Number of lines with "wash" in the data: give that figure by itself.

---

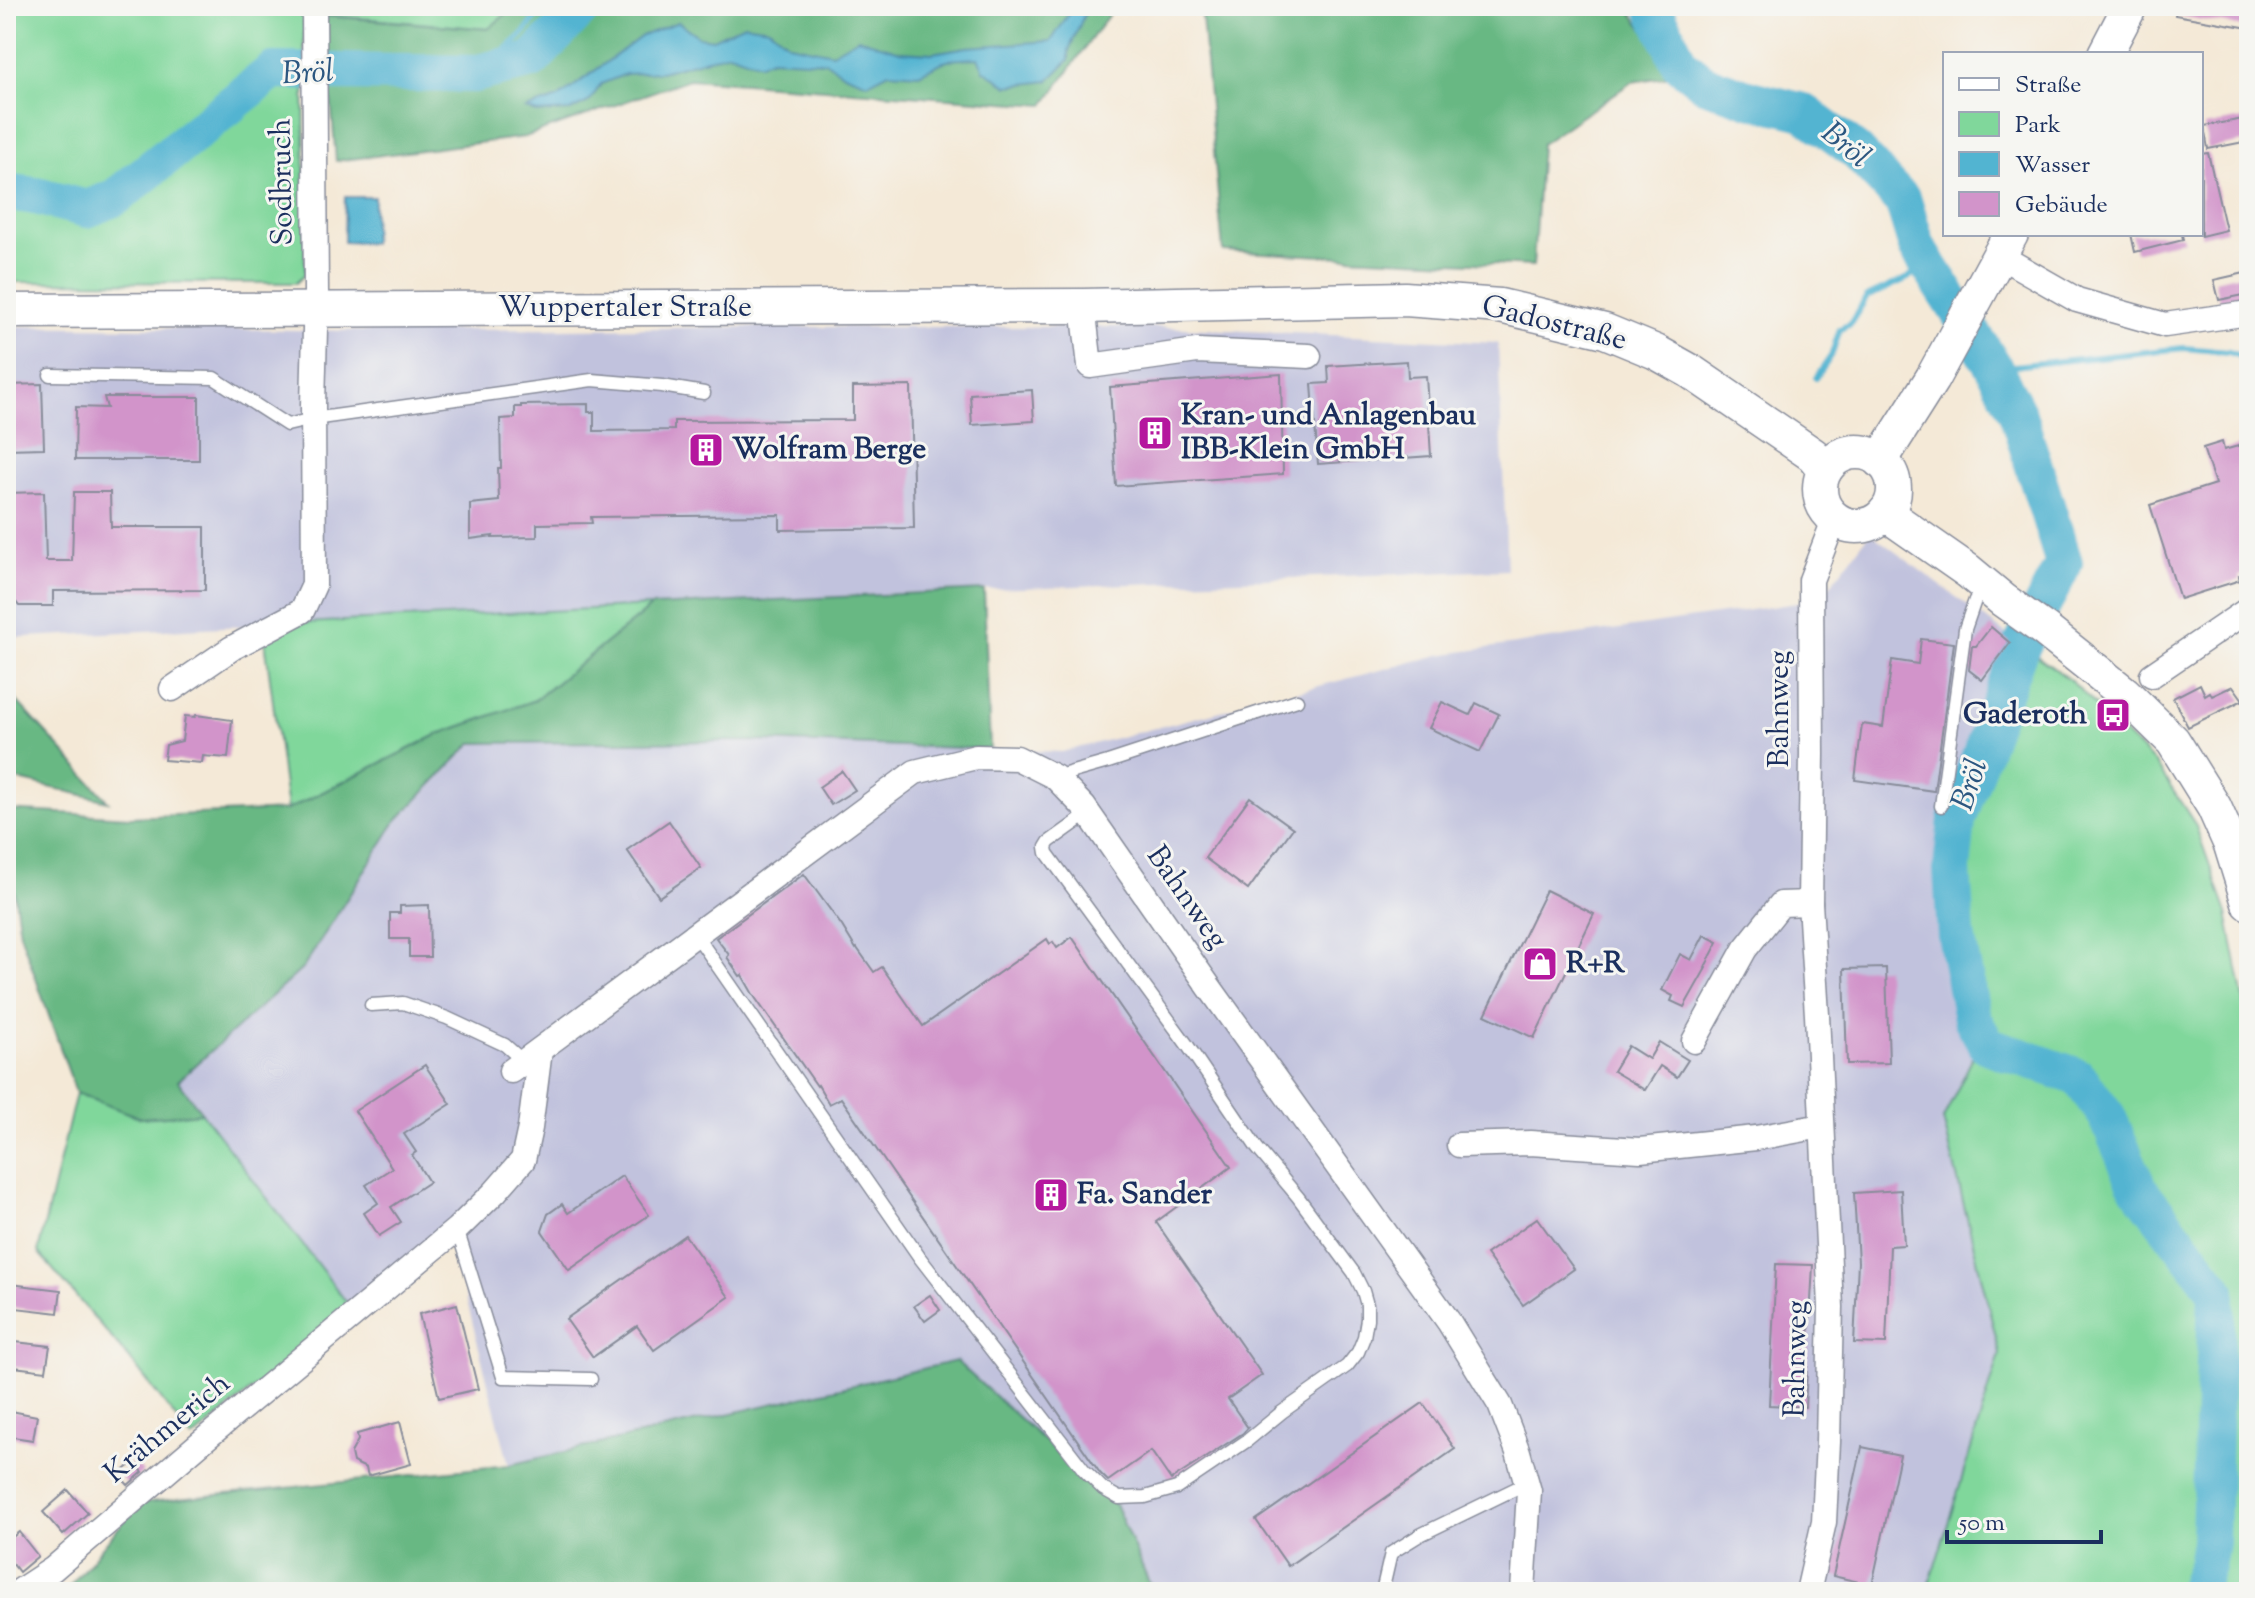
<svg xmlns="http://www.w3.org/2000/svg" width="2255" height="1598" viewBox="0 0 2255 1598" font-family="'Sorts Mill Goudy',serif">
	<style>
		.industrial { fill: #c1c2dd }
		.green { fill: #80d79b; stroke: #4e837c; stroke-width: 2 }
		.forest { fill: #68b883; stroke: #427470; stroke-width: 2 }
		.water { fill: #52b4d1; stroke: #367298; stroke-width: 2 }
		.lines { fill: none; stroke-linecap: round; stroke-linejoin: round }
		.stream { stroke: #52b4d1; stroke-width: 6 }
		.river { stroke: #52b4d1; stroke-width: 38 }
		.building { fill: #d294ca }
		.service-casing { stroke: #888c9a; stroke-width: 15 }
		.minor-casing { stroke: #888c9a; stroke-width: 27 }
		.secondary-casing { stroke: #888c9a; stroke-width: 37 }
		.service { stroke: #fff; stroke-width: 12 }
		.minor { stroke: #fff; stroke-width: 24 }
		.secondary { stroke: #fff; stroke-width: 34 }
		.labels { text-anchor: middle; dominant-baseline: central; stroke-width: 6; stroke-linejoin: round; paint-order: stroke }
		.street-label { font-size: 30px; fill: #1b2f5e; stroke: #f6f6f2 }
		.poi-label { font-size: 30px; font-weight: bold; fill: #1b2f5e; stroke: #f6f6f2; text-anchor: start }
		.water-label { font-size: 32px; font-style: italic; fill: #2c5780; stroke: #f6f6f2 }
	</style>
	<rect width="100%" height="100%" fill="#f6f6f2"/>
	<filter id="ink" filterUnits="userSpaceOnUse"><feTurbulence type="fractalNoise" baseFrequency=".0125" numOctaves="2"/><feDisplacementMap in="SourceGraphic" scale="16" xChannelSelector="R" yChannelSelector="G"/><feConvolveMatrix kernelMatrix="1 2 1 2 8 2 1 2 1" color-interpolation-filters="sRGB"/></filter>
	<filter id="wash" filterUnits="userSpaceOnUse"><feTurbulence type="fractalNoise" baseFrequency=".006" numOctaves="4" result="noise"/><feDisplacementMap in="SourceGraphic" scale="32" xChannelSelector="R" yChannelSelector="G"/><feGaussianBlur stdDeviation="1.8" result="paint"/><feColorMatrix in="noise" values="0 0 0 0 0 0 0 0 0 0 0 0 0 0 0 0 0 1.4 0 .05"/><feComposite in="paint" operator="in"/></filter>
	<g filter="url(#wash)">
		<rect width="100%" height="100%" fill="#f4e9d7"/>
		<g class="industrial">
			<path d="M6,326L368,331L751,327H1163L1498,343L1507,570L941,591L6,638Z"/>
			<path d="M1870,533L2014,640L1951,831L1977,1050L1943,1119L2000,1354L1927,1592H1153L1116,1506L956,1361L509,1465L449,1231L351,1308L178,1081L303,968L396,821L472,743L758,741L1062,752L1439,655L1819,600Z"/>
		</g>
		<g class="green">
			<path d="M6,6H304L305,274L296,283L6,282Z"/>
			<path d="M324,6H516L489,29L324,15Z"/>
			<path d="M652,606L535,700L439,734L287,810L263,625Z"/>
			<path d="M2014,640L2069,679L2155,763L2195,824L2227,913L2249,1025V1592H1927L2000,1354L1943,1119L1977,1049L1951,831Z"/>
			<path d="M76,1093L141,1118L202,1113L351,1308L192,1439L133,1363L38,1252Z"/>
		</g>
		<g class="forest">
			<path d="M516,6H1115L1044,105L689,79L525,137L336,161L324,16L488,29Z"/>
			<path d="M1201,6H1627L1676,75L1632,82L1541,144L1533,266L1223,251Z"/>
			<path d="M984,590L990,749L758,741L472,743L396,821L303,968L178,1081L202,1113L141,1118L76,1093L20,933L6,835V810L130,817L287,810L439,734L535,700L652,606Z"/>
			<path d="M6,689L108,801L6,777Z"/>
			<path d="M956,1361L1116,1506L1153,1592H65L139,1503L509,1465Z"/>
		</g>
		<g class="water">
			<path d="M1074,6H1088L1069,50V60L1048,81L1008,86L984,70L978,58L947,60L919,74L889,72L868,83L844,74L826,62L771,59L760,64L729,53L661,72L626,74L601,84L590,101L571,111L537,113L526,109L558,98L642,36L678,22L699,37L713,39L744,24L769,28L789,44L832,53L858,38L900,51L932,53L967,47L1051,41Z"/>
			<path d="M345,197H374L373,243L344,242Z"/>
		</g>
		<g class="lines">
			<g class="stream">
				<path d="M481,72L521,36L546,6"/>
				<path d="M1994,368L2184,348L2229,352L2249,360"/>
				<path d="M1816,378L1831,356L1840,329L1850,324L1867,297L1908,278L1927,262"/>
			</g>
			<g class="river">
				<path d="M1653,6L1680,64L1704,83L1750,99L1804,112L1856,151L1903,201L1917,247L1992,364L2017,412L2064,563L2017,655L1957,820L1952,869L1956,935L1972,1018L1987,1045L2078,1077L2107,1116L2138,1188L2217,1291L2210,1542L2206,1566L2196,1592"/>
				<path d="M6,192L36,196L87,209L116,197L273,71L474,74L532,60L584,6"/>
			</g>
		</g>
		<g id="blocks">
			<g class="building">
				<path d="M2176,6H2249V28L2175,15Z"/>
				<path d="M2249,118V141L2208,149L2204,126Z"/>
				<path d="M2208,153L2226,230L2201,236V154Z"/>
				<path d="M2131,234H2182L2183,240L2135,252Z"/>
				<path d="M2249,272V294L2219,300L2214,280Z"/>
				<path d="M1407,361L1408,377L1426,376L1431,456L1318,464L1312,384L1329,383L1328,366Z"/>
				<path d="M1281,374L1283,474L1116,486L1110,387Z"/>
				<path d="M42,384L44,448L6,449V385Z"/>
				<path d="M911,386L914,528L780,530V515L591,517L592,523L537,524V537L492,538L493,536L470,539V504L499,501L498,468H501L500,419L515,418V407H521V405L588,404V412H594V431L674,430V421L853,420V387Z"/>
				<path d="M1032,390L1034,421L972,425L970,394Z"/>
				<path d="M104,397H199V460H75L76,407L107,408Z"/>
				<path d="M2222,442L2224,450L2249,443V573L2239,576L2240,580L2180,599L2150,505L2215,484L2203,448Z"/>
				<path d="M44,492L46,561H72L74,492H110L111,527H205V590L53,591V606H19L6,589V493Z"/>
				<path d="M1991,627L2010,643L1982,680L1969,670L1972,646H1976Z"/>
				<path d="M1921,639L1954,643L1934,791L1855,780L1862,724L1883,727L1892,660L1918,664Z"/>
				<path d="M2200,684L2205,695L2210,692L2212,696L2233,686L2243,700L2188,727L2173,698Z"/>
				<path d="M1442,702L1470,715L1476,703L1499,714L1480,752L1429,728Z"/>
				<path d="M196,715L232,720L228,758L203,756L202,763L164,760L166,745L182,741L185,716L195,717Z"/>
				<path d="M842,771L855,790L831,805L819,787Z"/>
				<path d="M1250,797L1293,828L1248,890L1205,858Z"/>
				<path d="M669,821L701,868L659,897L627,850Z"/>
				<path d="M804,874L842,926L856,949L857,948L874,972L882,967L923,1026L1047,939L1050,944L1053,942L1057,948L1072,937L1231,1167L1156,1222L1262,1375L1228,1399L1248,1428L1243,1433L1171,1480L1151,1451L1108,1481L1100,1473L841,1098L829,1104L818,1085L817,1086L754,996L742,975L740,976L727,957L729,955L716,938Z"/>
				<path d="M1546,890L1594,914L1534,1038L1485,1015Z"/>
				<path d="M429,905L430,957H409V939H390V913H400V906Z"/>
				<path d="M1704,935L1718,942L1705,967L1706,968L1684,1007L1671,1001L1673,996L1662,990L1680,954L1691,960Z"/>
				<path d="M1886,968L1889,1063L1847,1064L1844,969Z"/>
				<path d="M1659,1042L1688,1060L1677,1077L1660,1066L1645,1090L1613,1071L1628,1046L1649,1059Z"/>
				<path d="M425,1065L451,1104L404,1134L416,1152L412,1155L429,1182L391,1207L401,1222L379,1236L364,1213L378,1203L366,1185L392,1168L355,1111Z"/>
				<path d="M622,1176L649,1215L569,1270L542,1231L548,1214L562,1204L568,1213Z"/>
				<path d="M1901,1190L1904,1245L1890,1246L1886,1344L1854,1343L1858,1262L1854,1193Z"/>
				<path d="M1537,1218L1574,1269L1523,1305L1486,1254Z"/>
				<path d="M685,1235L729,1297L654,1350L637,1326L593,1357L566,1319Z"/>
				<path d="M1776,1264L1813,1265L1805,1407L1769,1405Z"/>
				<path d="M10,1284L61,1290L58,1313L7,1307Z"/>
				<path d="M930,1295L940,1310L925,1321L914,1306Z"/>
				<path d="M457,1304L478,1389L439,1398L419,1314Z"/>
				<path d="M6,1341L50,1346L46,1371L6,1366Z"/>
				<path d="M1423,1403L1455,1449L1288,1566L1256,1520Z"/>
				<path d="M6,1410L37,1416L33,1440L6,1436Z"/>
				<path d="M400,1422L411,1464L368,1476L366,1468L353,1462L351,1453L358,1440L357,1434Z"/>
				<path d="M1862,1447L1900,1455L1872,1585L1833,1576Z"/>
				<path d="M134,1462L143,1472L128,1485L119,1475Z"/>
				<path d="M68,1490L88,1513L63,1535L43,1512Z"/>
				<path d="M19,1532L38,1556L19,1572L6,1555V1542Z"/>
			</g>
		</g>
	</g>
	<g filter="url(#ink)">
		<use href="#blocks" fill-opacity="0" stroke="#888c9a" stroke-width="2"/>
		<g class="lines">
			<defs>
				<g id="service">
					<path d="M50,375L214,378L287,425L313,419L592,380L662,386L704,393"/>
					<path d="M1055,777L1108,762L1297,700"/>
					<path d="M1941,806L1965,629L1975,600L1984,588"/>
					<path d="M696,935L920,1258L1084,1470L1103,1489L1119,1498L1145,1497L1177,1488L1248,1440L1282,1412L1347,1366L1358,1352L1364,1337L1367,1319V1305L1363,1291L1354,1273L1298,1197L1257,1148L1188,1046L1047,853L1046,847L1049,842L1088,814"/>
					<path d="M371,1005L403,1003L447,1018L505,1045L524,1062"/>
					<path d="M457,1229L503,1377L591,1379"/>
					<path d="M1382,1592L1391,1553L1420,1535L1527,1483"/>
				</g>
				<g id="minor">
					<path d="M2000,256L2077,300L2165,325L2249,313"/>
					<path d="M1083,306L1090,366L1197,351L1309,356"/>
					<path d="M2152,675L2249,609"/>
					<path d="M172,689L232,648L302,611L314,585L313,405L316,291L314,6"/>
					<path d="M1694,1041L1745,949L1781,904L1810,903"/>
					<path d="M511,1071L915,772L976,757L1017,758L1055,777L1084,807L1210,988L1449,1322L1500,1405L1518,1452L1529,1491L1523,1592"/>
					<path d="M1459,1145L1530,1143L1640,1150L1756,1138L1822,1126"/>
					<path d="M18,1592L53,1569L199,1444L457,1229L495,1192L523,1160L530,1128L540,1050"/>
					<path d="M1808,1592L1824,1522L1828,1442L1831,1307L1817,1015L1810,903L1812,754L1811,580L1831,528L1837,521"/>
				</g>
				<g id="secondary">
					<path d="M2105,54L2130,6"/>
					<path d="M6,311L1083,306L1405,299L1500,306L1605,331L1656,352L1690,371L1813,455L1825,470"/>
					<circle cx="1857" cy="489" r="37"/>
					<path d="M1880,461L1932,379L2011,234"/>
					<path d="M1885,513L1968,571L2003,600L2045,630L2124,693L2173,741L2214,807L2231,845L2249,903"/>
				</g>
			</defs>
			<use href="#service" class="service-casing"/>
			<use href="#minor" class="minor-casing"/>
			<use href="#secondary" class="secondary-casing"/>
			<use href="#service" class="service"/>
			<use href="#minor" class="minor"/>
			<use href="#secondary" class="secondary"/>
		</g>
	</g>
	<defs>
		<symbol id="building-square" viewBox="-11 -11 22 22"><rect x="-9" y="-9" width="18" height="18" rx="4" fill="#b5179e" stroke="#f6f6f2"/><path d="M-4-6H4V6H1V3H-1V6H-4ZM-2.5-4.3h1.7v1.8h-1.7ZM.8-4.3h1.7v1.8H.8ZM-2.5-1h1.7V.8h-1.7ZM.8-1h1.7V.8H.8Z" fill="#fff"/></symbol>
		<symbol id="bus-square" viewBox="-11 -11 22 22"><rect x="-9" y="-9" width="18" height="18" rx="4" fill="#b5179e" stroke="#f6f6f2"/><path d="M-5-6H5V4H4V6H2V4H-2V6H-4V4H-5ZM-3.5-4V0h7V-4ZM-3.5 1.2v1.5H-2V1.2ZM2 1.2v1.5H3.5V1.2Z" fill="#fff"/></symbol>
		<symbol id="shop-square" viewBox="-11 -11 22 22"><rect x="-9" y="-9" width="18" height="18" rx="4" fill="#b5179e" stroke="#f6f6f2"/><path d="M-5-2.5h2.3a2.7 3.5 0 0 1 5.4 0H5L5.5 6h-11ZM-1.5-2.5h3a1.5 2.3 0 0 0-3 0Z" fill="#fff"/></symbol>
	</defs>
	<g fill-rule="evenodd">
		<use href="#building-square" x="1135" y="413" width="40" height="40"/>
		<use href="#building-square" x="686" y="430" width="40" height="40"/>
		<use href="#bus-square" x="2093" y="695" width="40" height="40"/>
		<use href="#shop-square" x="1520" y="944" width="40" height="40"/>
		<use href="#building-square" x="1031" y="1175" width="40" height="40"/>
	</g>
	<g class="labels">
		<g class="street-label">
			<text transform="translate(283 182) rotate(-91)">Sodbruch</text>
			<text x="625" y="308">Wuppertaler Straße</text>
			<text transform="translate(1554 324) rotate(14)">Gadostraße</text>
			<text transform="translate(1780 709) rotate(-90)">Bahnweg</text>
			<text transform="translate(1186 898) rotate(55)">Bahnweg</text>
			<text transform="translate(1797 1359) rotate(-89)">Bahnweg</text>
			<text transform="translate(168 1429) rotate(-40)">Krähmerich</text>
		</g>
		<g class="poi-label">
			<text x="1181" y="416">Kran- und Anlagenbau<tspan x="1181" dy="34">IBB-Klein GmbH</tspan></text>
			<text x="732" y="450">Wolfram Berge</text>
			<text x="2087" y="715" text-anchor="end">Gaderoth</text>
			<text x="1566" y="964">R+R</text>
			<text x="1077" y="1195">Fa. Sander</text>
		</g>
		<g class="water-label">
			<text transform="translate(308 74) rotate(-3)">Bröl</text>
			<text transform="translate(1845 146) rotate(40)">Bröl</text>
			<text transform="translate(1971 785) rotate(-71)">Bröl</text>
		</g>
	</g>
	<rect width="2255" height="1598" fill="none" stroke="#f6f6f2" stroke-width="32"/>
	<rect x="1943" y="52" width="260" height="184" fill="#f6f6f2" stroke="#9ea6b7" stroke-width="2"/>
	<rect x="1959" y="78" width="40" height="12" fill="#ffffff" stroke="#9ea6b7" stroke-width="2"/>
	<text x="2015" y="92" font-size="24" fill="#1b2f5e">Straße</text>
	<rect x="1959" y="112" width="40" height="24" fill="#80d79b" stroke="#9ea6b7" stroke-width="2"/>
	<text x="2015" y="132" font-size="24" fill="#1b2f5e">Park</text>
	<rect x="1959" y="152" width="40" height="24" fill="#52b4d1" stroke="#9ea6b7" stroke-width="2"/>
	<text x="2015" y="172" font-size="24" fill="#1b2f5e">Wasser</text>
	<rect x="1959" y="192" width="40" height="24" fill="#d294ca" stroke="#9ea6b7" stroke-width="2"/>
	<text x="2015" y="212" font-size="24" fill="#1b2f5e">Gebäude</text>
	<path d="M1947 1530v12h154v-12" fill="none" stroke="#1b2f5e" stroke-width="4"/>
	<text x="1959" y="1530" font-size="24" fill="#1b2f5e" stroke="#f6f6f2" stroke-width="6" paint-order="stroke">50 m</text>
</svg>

---

[Output]:
2